Incompatible changes between v1.2 and v1.1

User-facing APIs

The user-facing APIs are changed between v1.2 and v1.1. The major changes are:

  1. v1.2 abstracts neural_compressor.common.Model concept to cover those cases whose weight and graph files are stored separately.

  2. v1.2 unifies the calling style by setting model, calibration dataloader, evaluation dataloader, and metric through quantizer attributes rather than passing as function inputs.

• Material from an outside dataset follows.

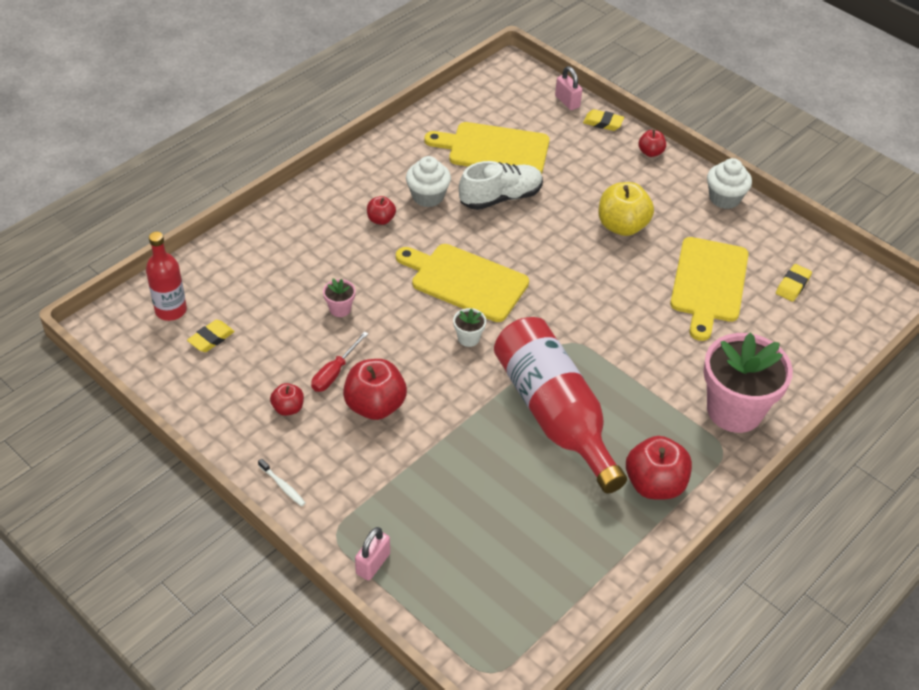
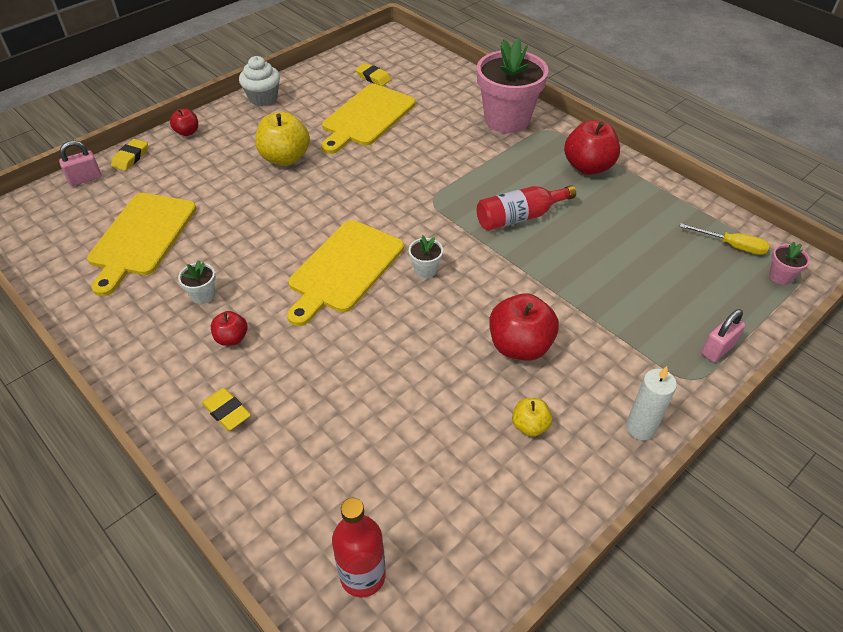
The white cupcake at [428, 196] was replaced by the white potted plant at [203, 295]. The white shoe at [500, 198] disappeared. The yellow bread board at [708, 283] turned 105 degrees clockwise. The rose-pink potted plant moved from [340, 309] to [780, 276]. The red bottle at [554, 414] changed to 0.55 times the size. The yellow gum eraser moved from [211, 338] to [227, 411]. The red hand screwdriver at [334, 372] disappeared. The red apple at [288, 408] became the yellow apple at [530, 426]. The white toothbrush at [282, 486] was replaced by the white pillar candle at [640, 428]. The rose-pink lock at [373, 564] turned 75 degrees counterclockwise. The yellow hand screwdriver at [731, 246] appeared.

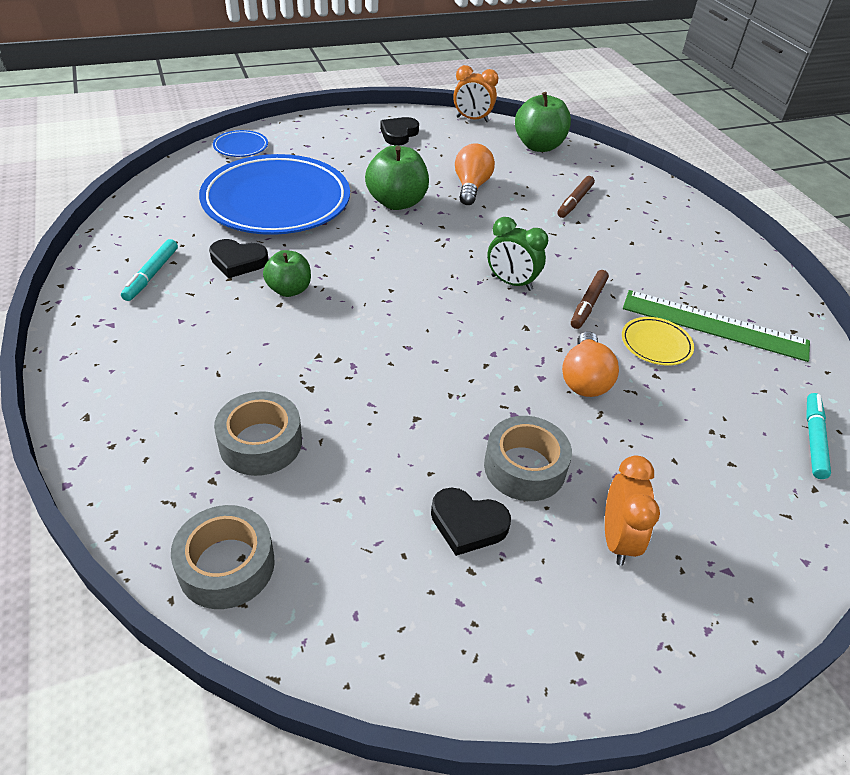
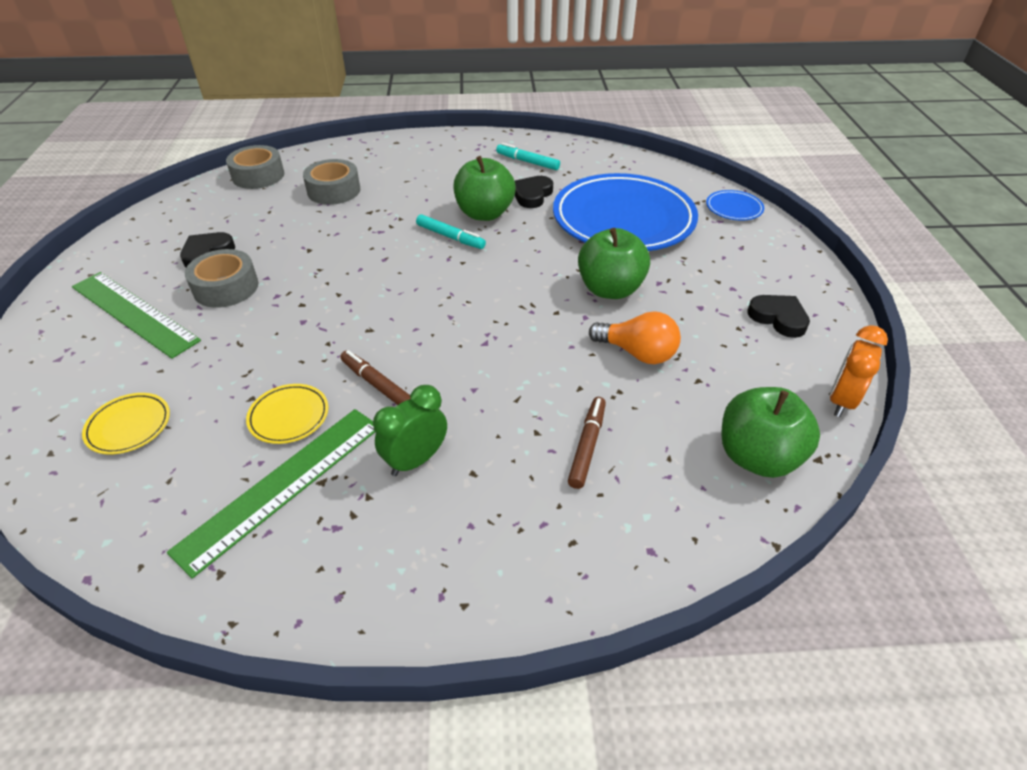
The russet marker at [575, 201] turned 60 degrees clockwise. The leaf-green bedside clock moved from [511, 283] to [415, 460]. The leaf-green apple at [289, 290] changed to 1.57 times the size. The orange-coloured light bulb at [584, 379] disappeared. The aqua marker moved from [813, 439] to [450, 237]. The orange-coloured bedside clock at [617, 539] was replaced by the leaf-green straightedge at [134, 313]. The yellow plate at [129, 426] appeared.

Refer to below examples for details.

# user facing API example in v1.1
quantizer = Quantization("/path/to/user.yaml")
ds = dataset("/path/to/dataset")
dataloader = quantizer.dataloader(ds, batch_size=100)
quantizer.metric("metric", metric)
q_model = quantizer(
    "/path/to/model",
    q_dataloader=dataloader,
    eval_dataloader=dataloader,
)
...  # user to write framework specific code to save q_model
# user facing API example in v1.2
quantizer = Quantization(conf.yaml)
quantizer.model = "/path/to/model"
dl = dataset("/path/to/dataset")
quantizer.calib_dataloader = common.DataLoader(dl, batch_size=32)
quantizer.eval_dataloader = common.DataLoader(dl, batch_size=32)
quantizer.metric = common.Metric(custom_metric)
q_model = quantizer.fit()
q_model.save("/path/to/output/dir")  # explicitly call to save q_model

Built-in transform/dataset/metric APIs

v1.2 refines Neural Compressor built-in transform/dataset/metric to unify APIs cross different framework backends.

Refer to dataset, transform, and metric to learn how to use them in yaml or code.